Source : Clicanoo.com – Alain Dupuis – 30 octobre 2010
Air Austral : Quand Gérard Ethève parle vrai…
Les personnels d’Air Austral, tout autant que ses actionnaires, les Réunionnais, via la SEMATRA et via les conseils régional et général, que ses usagers, via les tarifs particulièrement élevés, ont contribué à la réussite de cette entreprise que son PDG s’approprie comme jadis un seigneur s’appropriait son fief. Quand il se vante et présente comme un critère, « exceptionnel en France », de démocratie, la participation des salariés à hauteur de 13% du
capital, il évite de signaler le caractère manipulateur de cette opération. Par le biais de la SAS Réunion Aéro Investissement ( dont il est le président et le seul maître à bord ), visait en premier lieu à mettre fin à un portage coûteux par le crédit agricole des parts non encore vendues d’Air France.

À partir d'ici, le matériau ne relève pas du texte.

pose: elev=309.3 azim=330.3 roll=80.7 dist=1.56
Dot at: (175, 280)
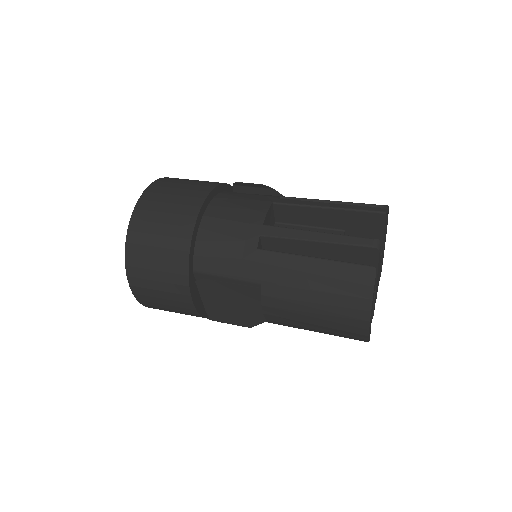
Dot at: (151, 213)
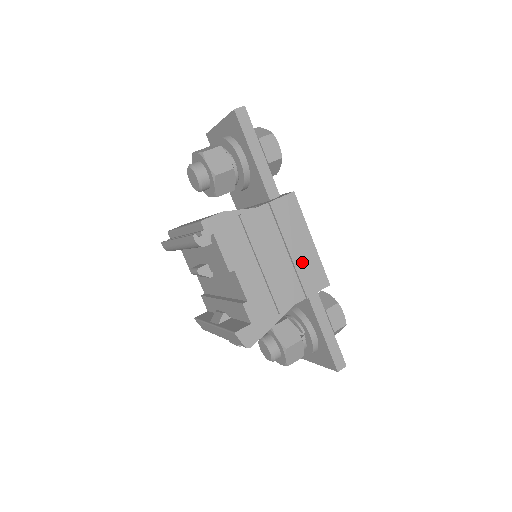
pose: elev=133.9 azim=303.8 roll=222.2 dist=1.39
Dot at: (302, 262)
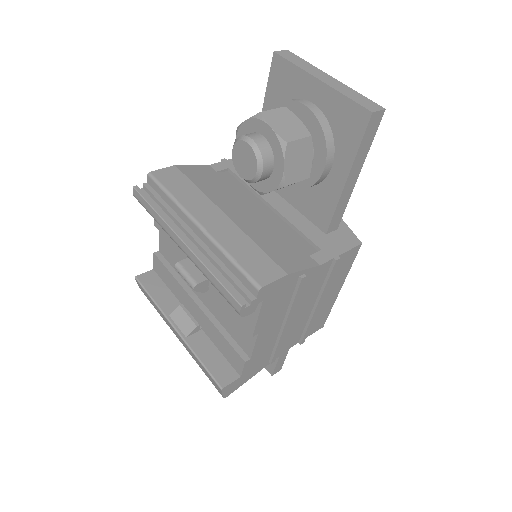
Dot at: (318, 312)
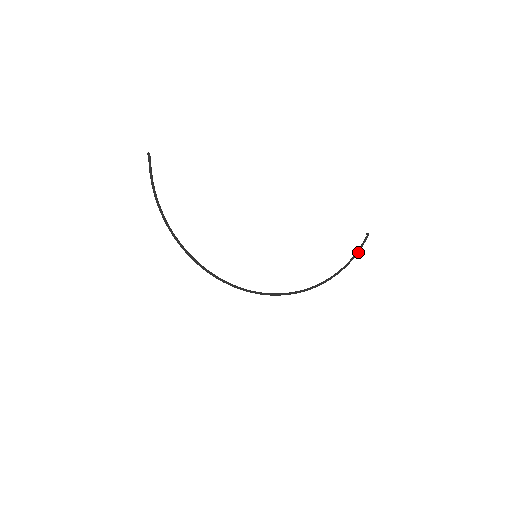
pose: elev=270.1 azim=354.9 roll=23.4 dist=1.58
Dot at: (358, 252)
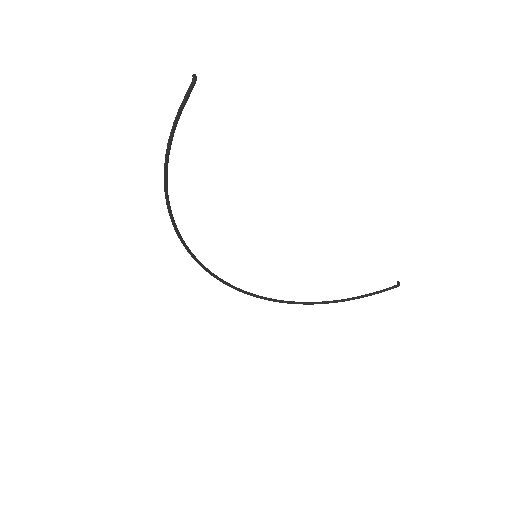
Dot at: (371, 295)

En second lieu, à s’arroger directement personnellement la représentation de ces 13% de parts en « imposant » aux personnels actionnaires, « de donner pouvoir à Gérard Ethève, président de Réunion Aéro Investissement » pour « LES » représenter, comme me l’ont confirmé bon nombre d’entre eux «bidonnés » par le tour de passe-passe d’Ethève pour garder la main sur la compagnie.
Que « 99% des personnels soient fiers et motivés de travailler chez Air Austral », dans une île aux 150 000 chômeurs pour 820 000 habitants, dont une très grande majorité de jeunes diplômés et formés, aux 52% de familles vivant sous le seuil de pauvreté, n’est-ce pas naturel et parfaitement légitime ? S’attribuer « ensemble… des résultats et une qualité de service reconnue… et NOTRE succès face à une concurrence meurtrière » n’est-ce pas un abus des mots « ensemble » et « notre », surtout quand on connaît les réalités de la gestion, sociale et humaine, et de la gouvernance de cette entreprise par son PDG autoritaire et despotique, patron de choc comme l’atteste l’histoire de la compagnie ?
Non monsieur le PDG, l’audit du CE d’Air Austral, si longtemps et toujours opaque dans les mains de quelques-uns, ne saurait être une dépense inutile. Espérons qu’il permettra de rendre aux salariés, aux actionnaires, aux Réunionnais, une vision transparente de la gestion et la gouvernance d’une entreprise, outil déterminant pour le tourisme, pour la continuité territoriale, pour la contribution de TOUS les Réunionnais, et non plus que la Réunion d’en Haut actionnaire, au développement économique de leur île, pour la création des milliers d’emplois auxquels ils aspirent, surtout les jeunes formés en pleine désespérance.